A couple of days after the fall? It seemed like nothing could hold him back. He fell on a Thursday, by Monday he was back to his normal self. I tried to keep his sling on but by Wednesday I gave up – he never kept his arm in the sling by that point anyway. He had full motion of his arm, he didn’t seem to be in pain, and I had slowly lengthened medicine intervals so he wasn’t getting as much as time went on.
It has been almost 4 weeks since he broke his bone, and though there’s a little bump that shouldn’t be there, he’s perfectly happy and healthy.
It’s quite difficult for me to admit that I somehow allowed this to happen – although I know it’s truly an accident – sometimes I think I could have prevented this. I admit that I’ve seen young children with casts covering their broken arms or legs before and I judgmentally think, how could someone let this happen? And now, I’m the parent with the shame over a broken collarbone.

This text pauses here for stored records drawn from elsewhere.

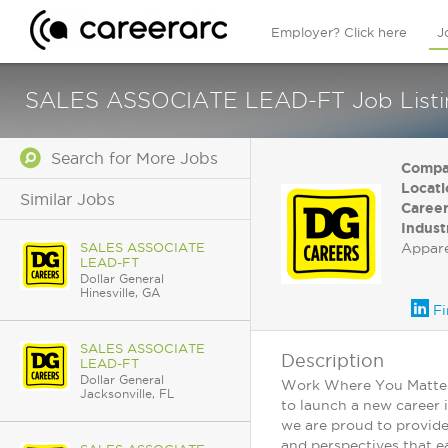
Employer? Click here
J
SALES ASSOCIATE LEAD-FT Job Listing
Search for More Jobs
Compa
Locati
Similar Jobs
Career
Indust
SALES ASSOCIATE
Appar
LEAD-FT
Dollar General
Hinesville, GA
Fi
SALES ASSOCIATE
Description
LEAD-FT
Dollar General
Work Where You Matter: 
Jacksonville, FL
to launch a new career 
we are proud to provide
and perspectives that ea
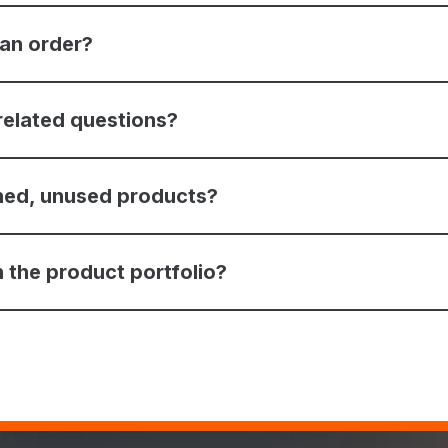
 an order?
related questions?
ned, unused products?
 the product portfolio?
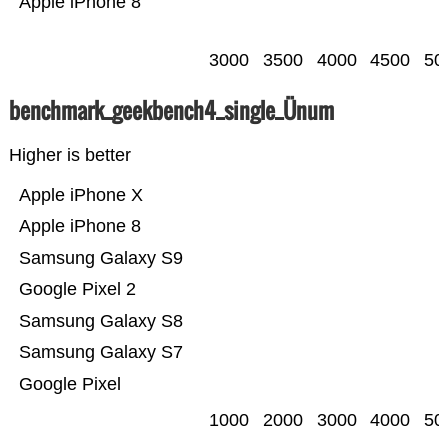
Apple iPhone 8
3000
3500
4000
4500
50
benchmark_geekbench4_single_Ünum
Higher is better
Apple iPhone X
Apple iPhone 8
Samsung Galaxy S9
Google Pixel 2
Samsung Galaxy S8
Samsung Galaxy S7
Google Pixel
1000
2000
3000
4000
50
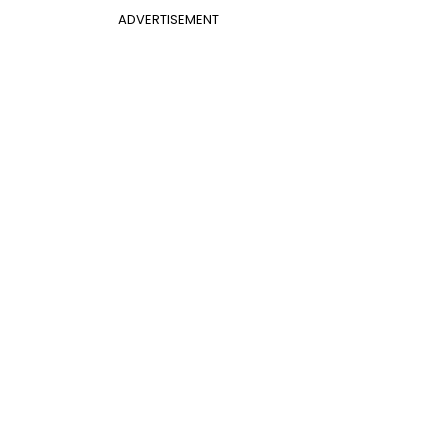
ADVERTISEMENT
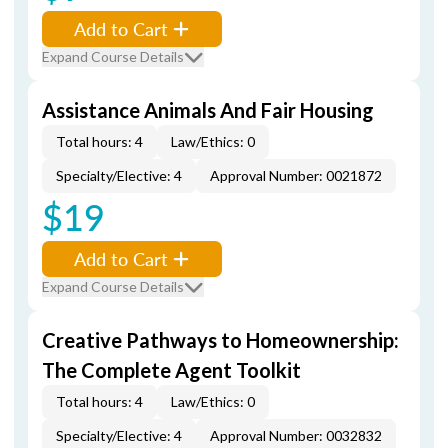
Add to Cart
Expand Course Details
Assistance Animals And Fair Housing
Total hours: 4
Law/Ethics: 0
Specialty/Elective: 4
Approval Number: 0021872
$19
Add to Cart
Expand Course Details
Creative Pathways to Homeownership:
The Complete Agent Toolkit
Total hours: 4
Law/Ethics: 0
Specialty/Elective: 4
Approval Number: 0032832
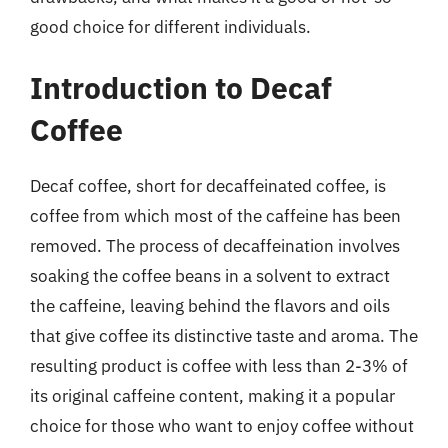
good choice for different individuals.
Introduction to Decaf
Coffee
Decaf coffee, short for decaffeinated coffee, is
coffee from which most of the caffeine has been
removed. The process of decaffeination involves
soaking the coffee beans in a solvent to extract
the caffeine, leaving behind the flavors and oils
that give coffee its distinctive taste and aroma. The
resulting product is coffee with less than 2-3% of
its original caffeine content, making it a popular
choice for those who want to enjoy coffee without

Since the accident I’ve been a bit more cautious about allowing Holland to do things – just normal little stunts toddler boys try to do, another mom even noted that I was being overprotective of him and that he would be safe – and I admit I snapped a bit in response, saying that when your baby breaks a bone, you become a bit more watchful of his actions.
There’s a part of me that knows I won’t be able to protect him from everything that will happen to him – like this case, falling in his own home! – but there’s a part of me that thinks it might be possible to wrap him up in bubble wrap and not let a fly hurt him. Which is silly.
I know people are better for the experiences they take and for the mishaps that happen to them. I feel like every ordeal or adventure can be learnt from. I know that my babies will be hurt again, as much I hate to accept it. Emotionally and physically – it’s life. It happened to me, it will happen to them.
Life is a beautiful struggle.
Live simply, love generously, speak truthfully, breathe deeply, and do your best.
Leave everything else to the powers above you.